20 percent said they'd received the sulky silent treatment. 18 percent claimed their failure to satisfy had been reported to friends and family (ah, the ease of Facebook). 10 percent revealed that gift failure had caused an argument.

And who cannot but despair for the 1 percent who said that failing to buy the right gift for their loved one brought an end to the relationship? Oh, surely the failure-to-gift must have related to an already existing failure-to-love.

Holiday shopping is also apparently associated with recurring nightmares of wares that disappeared in Christmases past. There was the infamous 1983 Cabbage Patch Kids shortage that still haunts 18 percent of these respondents.
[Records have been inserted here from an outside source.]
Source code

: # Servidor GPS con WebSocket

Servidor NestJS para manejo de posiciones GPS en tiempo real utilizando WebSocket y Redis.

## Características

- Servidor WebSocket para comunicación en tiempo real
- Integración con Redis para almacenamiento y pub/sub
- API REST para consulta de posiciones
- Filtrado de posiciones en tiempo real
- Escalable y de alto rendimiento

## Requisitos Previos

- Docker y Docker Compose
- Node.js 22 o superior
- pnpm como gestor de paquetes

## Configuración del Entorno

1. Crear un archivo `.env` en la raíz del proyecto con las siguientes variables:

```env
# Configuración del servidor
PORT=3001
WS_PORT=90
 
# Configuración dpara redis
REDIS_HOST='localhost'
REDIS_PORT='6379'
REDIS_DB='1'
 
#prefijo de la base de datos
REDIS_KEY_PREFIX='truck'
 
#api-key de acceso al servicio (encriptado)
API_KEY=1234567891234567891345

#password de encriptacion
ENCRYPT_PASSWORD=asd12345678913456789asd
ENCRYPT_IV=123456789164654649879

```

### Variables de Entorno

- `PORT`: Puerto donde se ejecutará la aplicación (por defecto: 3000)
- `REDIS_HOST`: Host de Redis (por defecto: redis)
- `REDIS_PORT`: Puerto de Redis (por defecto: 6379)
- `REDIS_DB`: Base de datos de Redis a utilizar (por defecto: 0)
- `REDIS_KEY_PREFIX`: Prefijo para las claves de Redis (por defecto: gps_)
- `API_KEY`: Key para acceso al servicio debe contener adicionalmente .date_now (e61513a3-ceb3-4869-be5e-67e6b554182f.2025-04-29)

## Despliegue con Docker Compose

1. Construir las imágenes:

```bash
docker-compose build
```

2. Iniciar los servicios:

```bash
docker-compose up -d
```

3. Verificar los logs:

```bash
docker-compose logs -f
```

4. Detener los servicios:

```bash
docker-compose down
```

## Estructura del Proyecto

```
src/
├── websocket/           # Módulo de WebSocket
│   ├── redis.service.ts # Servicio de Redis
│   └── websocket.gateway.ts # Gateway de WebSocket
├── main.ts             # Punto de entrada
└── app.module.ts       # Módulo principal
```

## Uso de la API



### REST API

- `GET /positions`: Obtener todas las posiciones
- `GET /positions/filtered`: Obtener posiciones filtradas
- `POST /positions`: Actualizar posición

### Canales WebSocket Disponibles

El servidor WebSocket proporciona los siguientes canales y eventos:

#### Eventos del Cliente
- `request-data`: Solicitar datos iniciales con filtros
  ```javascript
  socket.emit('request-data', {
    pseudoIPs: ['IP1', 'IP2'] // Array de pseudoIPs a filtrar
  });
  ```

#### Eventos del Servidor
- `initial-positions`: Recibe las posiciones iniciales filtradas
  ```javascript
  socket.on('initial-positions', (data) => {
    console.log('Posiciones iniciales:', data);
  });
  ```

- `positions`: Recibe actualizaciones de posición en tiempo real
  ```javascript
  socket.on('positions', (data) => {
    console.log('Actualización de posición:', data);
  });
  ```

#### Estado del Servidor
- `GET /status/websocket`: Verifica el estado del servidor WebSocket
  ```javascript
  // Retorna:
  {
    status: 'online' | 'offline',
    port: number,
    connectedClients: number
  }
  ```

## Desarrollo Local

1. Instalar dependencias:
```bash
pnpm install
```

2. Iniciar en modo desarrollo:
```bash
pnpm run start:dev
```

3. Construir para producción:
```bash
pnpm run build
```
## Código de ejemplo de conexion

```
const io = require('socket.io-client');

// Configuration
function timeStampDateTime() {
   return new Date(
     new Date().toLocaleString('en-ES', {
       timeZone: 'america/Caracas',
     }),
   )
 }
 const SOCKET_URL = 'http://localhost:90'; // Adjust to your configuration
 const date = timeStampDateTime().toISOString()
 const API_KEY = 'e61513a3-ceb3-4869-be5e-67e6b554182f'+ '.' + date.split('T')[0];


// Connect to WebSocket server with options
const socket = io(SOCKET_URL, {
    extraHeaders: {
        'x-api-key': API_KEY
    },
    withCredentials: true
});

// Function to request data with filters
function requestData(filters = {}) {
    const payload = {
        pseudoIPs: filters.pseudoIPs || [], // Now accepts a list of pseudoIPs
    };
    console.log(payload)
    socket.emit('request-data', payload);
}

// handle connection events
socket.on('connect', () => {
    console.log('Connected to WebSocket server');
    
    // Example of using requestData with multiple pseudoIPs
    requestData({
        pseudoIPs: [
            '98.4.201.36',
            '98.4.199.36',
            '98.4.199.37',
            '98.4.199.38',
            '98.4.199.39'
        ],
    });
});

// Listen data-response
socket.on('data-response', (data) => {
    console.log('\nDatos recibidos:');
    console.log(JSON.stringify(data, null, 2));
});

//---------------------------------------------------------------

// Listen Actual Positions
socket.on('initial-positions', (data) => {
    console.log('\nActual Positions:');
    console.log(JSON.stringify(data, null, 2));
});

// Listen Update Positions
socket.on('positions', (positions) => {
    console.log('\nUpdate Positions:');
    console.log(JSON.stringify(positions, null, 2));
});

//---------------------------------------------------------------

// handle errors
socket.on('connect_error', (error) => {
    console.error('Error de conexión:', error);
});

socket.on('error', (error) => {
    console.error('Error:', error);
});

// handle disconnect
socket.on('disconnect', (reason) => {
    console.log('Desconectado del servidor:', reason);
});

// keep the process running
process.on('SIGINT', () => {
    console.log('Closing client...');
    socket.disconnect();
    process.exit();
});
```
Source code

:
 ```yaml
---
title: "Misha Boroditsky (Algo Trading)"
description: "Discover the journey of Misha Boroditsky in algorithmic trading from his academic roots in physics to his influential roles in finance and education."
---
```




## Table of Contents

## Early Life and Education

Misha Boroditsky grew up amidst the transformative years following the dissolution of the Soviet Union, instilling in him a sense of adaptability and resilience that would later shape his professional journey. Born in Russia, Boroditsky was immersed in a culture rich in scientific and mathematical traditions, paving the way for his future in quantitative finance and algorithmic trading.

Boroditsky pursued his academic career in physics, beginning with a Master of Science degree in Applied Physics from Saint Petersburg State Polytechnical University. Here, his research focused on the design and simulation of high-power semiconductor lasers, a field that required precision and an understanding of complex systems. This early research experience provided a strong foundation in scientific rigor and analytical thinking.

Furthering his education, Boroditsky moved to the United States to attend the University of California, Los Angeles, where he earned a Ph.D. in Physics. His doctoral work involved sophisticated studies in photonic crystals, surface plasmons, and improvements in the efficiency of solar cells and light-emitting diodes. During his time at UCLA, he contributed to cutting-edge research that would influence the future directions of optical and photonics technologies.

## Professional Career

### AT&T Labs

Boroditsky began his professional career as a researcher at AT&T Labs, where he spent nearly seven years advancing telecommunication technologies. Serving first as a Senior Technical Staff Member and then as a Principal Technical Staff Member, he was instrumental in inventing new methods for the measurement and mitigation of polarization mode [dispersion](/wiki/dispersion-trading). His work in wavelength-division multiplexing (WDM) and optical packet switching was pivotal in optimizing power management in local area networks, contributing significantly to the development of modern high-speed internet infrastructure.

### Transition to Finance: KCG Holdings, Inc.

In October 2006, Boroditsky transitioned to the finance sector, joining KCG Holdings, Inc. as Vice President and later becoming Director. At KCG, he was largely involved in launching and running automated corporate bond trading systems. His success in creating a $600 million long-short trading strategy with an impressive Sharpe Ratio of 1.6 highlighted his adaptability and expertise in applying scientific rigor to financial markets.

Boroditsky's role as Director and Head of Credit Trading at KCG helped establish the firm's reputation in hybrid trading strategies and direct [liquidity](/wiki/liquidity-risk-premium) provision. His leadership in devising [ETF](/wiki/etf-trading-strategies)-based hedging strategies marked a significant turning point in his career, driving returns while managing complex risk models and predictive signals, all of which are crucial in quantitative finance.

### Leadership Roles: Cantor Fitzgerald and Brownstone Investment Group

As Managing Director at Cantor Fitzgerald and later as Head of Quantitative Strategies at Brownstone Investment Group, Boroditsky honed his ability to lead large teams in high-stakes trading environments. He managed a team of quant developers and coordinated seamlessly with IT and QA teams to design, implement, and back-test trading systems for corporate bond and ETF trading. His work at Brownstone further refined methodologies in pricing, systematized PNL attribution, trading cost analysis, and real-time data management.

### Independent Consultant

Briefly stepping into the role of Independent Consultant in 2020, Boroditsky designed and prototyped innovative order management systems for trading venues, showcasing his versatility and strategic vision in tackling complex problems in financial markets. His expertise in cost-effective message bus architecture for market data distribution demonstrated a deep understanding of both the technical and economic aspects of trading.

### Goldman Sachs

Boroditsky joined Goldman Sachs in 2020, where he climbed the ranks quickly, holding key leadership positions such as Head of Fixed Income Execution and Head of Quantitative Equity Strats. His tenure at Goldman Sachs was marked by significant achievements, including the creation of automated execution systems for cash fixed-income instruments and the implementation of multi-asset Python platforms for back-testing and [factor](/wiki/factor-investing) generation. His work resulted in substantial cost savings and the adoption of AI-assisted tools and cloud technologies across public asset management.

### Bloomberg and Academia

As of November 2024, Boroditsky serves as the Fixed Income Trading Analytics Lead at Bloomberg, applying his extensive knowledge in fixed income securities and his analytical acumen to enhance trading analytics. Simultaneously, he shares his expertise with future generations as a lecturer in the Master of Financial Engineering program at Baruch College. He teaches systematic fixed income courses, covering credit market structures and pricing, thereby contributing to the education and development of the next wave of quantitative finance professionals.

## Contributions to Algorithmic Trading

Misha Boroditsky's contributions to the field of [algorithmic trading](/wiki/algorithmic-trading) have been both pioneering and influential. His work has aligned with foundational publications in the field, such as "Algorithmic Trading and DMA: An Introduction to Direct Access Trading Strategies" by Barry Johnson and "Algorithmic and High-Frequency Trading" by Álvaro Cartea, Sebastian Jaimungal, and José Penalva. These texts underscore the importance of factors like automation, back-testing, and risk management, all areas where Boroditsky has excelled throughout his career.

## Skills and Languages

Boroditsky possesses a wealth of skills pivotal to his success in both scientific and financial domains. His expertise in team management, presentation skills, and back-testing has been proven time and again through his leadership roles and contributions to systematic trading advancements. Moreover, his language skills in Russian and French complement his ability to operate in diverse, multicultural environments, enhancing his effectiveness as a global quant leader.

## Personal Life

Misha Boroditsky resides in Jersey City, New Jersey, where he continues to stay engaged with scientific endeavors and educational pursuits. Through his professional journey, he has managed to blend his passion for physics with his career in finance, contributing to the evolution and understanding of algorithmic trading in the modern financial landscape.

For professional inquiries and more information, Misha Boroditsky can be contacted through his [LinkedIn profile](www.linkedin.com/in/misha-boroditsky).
16 percent muttered mournfully about 1996's Tickle Me Elmo debacle. 13 percent are still disturbed by the 2013 Playstation drought. And 32 percent are awakened at 3 a.m. by the spittle of ungracious children who besmirch their parents' gifting inadequacies on Twitter.

Actually, I made that last one up -- well, the 32 percent figure. I bet it's higher.

But what can you do? You are at the mercy of Apple's supply chain -- or perhaps the company's occasional supply chain-yanking.

You are also at the mercy of those who believe that love can be expressed only through the right gift, rather than the right thought, the right hug or the right spelling of their name.

Christmas is for sharing. Unless what you share isn't what another greedy capitalist being desperately wants.